In this tutorial, we will be exploring Part 10 of the PyTorch FSDP (Full Stack Deep Learning) series, which covers an end-to-end walkthrough of PyTorch FSDP. PyTorch FSDP is a new PyTorch extension that provides full-stack support for distributed and mixed-precision training of deep learning models. In this tutorial, we will go through the steps required to use PyTorch FSDP in your deep learning projects.
Step 1: Install PyTorch FSDP
The first step in using PyTorch FSDP is to install the package. You can easily install PyTorch FSDP using pip by running the following command:
pip install fsdp
Step 2: Import PyTorch FSDP
Once you have installed PyTorch FSDP, you can import it in your Python code by adding the following import statement:
import torch
from fsdp import FullyShardedDataParallel as FSDP
Step 3: Define your model
Next, you will need to define your deep learning model. You can use any PyTorch model architecture, such as a ResNet, DenseNet, or a custom model. Here is an example of how you can define a simple feedforward neural network using PyTorch:
class Net(nn.Module):
def __init__(self):
super(Net, self).__init__()
self.fc1 = nn.Linear(784, 128)
self.fc2 = nn.Linear(128, 10)
def forward(self, x):
x = F.relu(self.fc1(x))
x = self.fc2(x)
return F.log_softmax(x, dim=1)
Step 4: Initialize FSDP
To use FSDP with your model, you need to wrap your model with the FSDP module. You can do this by creating an instance of the FSDP class and passing in your model and any additional parameters such as optimizer and loss function. Here is an example of how to initialize FSDP with your model:
# Initialize FSDP
model = Net()
model = FSDP(model)
Step 5: Data Loading and Training
After initializing FSDP with your model, you can proceed with loading your data and training your model as you would with a regular PyTorch model. Make sure to use the FSDP module to train your model with distributed and mixed-precision training.
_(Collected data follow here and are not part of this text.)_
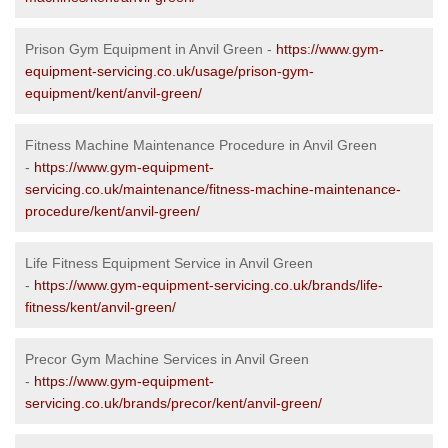
Prison Gym Equipment in Anvil Green -
https://www.gym-
equipment-servicing.co.uk/usage/prison-gym-
equipment/kent/anvil-green/
Fitness Machine Maintenance Procedure in Anvil Green
-
https://www.gym-equipment-
servicing.co.uk/maintenance/fitness-machine-maintenance-
procedure/kent/anvil-green/
Life Fitness Equipment Service in Anvil Green
-
https://www.gym-equipment-servicing.co.uk/brands/life-
fitness/kent/anvil-green/
Precor Gym Machine Services in Anvil Green
-
https://www.gym-equipment-
servicing.co.uk/brands/precor/kent/anvil-green/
Here is an example of how you can load your data and train your model using FSDP:
# Data loading
train_dataset = datasets.MNIST('../data', train=True, download=True,
transform=transforms.Compose([
transforms.ToTensor(),
transforms.Normalize((0.1307,), (0.3081,))
]))
train_loader = torch.utils.data.DataLoader(train_dataset, batch_size=args.batch_size, shuffle=True)
# Training loop
for data, target in train_loader:
optimizer.zero_grad()
data, target = data.to(device), target.to(device)
output = model(data)
loss = F.nll_loss(output, target)
model.backward(loss)
optimizer.step()
Step 6: Evaluation
After training your model, you can evaluate its performance on a test set using the FSDP module. You can do this by disabling the gradient calculation during evaluation and running your model on the test dataset. Here is an example of how you can evaluate your model using FSDP:
# Evaluation loop
model.eval()
test_loss = 0
correct = 0
with torch.no_grad():
for data, target in test_loader:
data, target = data.to(device), target.to(device)
output = model(data)
test_loss += F.nll_loss(output, target, reduction='sum').item() # sum up batch loss
pred = output.argmax(dim=1, keepdim=True) # get the index of the max log-probability
correct += pred.eq(target.view_as(pred)).sum().item()
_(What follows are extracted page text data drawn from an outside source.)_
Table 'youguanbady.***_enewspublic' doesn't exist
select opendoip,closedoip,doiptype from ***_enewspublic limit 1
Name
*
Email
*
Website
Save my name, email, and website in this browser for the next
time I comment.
test_loss /= len(test_loader.dataset)
print('nTest set: Average loss: {:.4f}, Accuracy: {}/{} ({:.0f}%)n'.format(
test_loss, correct, len(test_loader.dataset),
100. * correct / len(test_loader.dataset)))
And that’s it! You have successfully completed an end-to-end walkthrough of PyTorch FSDP. In this tutorial, we covered the installation of PyTorch FSDP, how to import it in your code, how to define your model, how to initialize FSDP with your model, how to load data and train your model, and how to evaluate your model. Start using PyTorch FSDP in your deep learning projects today to take advantage of its distributed and mixed-precision training capabilities.
hi! thanks for the tutorial. can you share sources for this?